## [SEITENAUSZUG]
------------------------------

Rechte Randale am Checkpoint Charlie

■ Mauerläufer, Rechtsradikale und VoPos am 13.August im Clinch / „Deutschland, Deutschland über alles“ / VoPos mit Bierdosen beworfen / In Deutschlandfahne eingewickelter Demonstrant von Westberliner Polizei entfernt / Auch ein Affe schwenkt die schwarze Fahne

„Deutschland, Deutschland über alles“, gröhlt der 20jährige mit den ausgeschlagenen Vorderzähnen und schleudert seine Bierdose dem Volkspolizisten direkt vor die Füße. Der Grenzstreifen hinter der weißen Markierungslinie ist übersät mit Dosen, Bierflaschen und Glasscherben. An die 200 Menschen haben sich an diesem Sonntagnachmittag am Alliierten Grenzübergang Checkpoint Charlie eingefunden. Langsam, aber sicher bewegt sich die aufgeheizte Menschenmengen vorwärts, in Richtung Ost-Berlin, kommt den acht Vopos, die mit stoischer Miene in Richtung West-Berlin blicken, immer näher. „Unterlassen Sie das Werfen mit Büchsen und Gegenständen“, fordert die Westberliner Polizei per Lautsprecher die Menge auf - vergeblich. Immer wieder fliegen einzelne Büchsen. 20 bis 30 Westberliner Polizisten haben derweil eine äußerst durchlässige Absperrkette quer über die Friedrichstraße gebildet. „Irgendwas ist da los“, erklärt ein amerikanischer Tourist seinen beiden Begleiter. „They demonstrate because there they can't demonstrate“, versucht einer der Einsatzbeamten zu erklären. „Ich war sieben Jahre in Brandenburg im Knast, zweimal dreieinhalb Jahre wegen Fluchtversuch“, redet ein junger Mann mit deutlicher Alkoholfahne auf einen Beamten ein.

------------------------------

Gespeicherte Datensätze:
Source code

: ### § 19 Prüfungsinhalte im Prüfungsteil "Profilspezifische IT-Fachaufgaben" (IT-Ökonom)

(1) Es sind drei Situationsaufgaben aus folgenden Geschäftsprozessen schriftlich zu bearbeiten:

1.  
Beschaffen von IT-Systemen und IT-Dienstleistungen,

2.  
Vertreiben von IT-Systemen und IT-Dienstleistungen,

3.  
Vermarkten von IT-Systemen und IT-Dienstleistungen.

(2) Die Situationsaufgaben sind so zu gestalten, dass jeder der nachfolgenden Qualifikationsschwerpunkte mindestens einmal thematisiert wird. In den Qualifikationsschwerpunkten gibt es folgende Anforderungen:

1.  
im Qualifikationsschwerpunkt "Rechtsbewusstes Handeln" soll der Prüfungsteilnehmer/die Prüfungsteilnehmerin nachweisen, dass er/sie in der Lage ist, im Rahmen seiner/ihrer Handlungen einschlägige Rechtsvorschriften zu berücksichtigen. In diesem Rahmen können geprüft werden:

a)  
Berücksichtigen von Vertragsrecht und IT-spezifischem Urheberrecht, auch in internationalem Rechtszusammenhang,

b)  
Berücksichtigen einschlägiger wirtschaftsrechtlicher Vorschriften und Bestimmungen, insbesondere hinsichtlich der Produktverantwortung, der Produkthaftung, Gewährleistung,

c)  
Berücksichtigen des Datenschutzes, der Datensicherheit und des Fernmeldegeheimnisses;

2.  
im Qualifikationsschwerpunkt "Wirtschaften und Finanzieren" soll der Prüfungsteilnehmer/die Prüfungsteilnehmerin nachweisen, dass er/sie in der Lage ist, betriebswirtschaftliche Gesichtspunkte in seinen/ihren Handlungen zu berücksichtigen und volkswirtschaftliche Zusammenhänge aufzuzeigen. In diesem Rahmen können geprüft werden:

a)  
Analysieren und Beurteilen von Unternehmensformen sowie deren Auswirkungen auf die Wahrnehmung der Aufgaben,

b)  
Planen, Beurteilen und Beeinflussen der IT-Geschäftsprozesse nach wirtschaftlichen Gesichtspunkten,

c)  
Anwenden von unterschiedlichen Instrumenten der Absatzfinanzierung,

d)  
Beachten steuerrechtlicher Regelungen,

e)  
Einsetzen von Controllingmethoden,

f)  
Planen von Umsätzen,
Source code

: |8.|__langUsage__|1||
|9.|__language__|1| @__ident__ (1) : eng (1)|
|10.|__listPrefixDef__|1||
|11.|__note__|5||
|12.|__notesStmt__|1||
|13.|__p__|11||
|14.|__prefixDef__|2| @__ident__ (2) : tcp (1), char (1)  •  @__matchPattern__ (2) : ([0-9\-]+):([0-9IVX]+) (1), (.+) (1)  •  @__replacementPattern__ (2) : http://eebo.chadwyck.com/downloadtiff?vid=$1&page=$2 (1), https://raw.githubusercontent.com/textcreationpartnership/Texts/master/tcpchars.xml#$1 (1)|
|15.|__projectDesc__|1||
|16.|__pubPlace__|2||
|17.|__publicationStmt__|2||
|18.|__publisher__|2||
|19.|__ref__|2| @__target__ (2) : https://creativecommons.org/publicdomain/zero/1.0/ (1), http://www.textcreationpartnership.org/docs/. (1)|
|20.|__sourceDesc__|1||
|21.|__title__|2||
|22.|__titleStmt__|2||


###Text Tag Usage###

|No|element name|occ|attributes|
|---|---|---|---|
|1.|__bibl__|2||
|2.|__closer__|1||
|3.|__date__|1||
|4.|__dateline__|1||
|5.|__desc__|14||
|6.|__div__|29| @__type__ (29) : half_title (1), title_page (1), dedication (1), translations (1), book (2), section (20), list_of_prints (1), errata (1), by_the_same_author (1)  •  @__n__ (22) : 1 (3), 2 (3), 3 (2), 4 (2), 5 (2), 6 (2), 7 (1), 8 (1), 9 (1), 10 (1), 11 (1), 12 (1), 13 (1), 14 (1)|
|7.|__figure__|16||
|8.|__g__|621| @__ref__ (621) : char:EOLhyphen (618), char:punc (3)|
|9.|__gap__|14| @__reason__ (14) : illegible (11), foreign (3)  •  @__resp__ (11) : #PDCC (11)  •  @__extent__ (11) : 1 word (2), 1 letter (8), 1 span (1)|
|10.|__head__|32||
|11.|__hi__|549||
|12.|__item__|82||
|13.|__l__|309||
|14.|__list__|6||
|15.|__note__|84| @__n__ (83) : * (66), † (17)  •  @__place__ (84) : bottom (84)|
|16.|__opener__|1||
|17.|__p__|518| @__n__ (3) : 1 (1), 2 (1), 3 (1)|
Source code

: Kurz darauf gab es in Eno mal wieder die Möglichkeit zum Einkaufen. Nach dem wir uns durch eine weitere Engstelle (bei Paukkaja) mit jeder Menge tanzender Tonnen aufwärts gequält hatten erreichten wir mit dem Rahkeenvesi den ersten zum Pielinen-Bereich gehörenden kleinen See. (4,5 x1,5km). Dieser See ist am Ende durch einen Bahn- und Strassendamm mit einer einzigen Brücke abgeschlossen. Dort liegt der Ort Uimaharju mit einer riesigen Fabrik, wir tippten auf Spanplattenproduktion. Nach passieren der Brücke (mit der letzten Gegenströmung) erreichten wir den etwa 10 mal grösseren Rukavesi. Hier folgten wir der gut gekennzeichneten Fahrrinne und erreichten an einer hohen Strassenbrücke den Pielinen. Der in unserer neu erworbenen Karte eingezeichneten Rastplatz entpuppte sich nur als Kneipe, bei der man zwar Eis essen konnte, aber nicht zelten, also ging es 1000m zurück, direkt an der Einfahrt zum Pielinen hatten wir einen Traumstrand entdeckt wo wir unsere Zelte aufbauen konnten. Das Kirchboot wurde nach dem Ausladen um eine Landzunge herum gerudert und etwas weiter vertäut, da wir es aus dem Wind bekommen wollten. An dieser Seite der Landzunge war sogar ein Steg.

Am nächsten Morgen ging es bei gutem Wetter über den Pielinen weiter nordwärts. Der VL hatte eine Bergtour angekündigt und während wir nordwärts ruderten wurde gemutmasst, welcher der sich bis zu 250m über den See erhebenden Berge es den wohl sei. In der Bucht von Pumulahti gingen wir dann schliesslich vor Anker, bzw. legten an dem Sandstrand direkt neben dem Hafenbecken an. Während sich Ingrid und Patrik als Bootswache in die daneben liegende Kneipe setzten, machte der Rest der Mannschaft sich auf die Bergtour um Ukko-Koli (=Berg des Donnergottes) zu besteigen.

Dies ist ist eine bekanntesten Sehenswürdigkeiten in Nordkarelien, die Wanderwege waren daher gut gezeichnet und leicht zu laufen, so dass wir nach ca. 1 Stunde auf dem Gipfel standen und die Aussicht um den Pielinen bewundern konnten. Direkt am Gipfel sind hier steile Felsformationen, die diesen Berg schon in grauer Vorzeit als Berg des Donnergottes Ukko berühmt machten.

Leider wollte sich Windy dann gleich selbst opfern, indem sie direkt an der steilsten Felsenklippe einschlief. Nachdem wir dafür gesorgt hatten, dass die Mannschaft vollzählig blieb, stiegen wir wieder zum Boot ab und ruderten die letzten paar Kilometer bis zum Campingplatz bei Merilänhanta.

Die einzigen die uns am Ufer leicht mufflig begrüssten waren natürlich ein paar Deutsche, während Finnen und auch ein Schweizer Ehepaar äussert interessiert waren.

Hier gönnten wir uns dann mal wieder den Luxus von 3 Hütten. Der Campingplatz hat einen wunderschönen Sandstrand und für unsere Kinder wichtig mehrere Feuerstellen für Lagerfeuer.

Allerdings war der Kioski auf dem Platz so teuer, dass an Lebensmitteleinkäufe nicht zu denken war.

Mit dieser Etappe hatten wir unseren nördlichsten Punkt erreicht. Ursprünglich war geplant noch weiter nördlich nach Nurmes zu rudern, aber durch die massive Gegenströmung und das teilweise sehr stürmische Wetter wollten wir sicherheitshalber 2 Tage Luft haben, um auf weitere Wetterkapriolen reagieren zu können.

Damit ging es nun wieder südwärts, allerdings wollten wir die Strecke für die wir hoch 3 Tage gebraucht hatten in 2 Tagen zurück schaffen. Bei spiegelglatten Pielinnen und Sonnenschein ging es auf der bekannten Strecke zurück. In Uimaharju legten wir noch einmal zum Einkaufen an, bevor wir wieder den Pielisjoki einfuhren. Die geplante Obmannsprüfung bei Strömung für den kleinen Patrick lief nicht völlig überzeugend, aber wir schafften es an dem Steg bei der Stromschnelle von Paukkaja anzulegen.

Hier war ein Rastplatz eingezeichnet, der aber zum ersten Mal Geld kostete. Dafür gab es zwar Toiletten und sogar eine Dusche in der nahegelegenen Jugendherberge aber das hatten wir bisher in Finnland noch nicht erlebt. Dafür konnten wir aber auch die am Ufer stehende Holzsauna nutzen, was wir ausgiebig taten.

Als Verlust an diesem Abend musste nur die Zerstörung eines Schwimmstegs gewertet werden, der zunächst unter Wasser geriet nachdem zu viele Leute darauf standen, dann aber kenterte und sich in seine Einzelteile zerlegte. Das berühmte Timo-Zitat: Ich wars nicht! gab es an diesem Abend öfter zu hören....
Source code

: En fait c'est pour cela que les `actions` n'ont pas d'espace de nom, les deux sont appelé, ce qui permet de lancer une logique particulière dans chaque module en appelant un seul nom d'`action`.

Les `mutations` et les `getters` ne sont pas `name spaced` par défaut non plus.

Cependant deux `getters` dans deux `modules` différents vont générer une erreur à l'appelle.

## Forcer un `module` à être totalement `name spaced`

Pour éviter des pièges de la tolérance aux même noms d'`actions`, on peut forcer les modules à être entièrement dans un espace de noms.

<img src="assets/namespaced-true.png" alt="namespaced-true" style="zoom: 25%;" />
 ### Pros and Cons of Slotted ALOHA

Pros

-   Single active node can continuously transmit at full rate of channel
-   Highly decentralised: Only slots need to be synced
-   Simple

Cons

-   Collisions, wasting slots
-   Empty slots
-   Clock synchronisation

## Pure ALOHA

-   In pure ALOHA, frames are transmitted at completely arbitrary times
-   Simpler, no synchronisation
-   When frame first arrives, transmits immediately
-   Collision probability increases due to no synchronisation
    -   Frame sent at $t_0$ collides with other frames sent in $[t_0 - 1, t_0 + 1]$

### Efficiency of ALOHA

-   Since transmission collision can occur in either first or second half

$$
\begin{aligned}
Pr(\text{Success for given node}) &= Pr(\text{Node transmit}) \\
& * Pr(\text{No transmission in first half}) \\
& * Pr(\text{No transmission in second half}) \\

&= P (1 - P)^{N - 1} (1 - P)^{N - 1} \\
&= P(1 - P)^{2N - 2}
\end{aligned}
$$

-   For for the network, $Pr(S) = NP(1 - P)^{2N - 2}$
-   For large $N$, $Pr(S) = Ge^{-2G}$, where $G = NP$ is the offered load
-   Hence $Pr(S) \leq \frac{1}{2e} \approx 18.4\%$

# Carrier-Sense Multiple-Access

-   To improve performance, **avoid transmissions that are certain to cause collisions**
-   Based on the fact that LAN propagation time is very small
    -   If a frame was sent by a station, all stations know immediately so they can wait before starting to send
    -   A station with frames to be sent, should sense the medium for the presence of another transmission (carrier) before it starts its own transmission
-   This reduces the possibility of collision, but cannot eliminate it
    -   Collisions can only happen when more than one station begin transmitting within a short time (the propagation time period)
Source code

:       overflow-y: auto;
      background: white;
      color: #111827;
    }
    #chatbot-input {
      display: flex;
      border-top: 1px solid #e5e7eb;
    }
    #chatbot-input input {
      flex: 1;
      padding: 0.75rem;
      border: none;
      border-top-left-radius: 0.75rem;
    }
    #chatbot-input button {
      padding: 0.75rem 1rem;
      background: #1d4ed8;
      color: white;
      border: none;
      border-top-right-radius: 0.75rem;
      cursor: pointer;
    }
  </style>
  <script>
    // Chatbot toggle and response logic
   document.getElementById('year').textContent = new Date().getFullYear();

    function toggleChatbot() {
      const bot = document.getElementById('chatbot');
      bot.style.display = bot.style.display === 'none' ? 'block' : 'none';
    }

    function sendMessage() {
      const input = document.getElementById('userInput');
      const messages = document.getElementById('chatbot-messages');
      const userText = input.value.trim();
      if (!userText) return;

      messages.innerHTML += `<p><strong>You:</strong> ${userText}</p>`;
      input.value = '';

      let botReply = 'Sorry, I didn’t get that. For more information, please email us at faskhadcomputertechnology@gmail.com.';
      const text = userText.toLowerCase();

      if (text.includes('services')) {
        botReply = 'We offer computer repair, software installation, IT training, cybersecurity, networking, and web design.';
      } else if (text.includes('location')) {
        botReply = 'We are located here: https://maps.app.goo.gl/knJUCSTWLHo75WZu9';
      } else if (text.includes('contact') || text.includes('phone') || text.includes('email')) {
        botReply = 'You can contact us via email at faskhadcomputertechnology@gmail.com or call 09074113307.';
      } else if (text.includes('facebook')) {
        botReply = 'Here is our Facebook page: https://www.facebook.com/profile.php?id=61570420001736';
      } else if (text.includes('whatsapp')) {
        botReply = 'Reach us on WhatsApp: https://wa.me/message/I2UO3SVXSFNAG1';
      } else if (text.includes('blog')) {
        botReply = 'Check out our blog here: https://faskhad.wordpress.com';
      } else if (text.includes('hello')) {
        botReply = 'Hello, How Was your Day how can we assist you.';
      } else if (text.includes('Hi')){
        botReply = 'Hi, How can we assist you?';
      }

------------------------------

## [ZU LÖSENDE AUFGABEN]
1. Wie viele Menschen hatten sich laut dem Artikel über die Randale am Checkpoint Charlie an jenem Sonntagnachmittag am Grenzübergang eingefunden?
2. Führe den Artikel über die Randale am Checkpoint Charlie im gleichen Stil nach seinem letzten Satz fort.
Die Datensätze spielen hierfür keine Rolle.

## [ERGEBNISSE JE AUFGABE]
1. An die 200 Menschen.

2.
Die Menge befindet sich jetzt schon an die 15 Meter jenseits der weißen Grenzmarkierung. Man sieht Tempo-Hundert -Gegner, bekannte „Republikaner„-Gesichter, junge und alte Rechte. Eine Gruppe wehrsportgestählter junger Männer mit exakten Kurzhaarfrisuren rollt ein Transparent aus: „Nationalismus für ein Europa Freier Völker“. Die Menge applaudiert und schwenkt schwarze Fähnchen, die der Amerikaner Joseph Werner gleich 1.000fach verteilt hatte. Werner hält schon seit 1981 alljährlich eine ganztägige Protestwache an der Mauer ab, während der er Kopien seiner selbstverfaßten rührseligen Gebete verteilt. Auch ein Affe (!) sitzt im Baum, eine schwarze Fahne schwenkend. Wenig Beachtung findet ein anderer unermüdlicher Mauerkämpfer, der US-Bürger Joe Runnings, bekannt als „der Mauerläufer“. Er hatte seinen Beitrag zum Abbau der Mauer bereits am Vortag geleistet: Mit einem Baugerüst und einem Eimer Farbe ausgestattet, hatte er die Mauer weiß bepinselt und mit der Auffschrift „In der Mauer ist ein Loch“ versehen.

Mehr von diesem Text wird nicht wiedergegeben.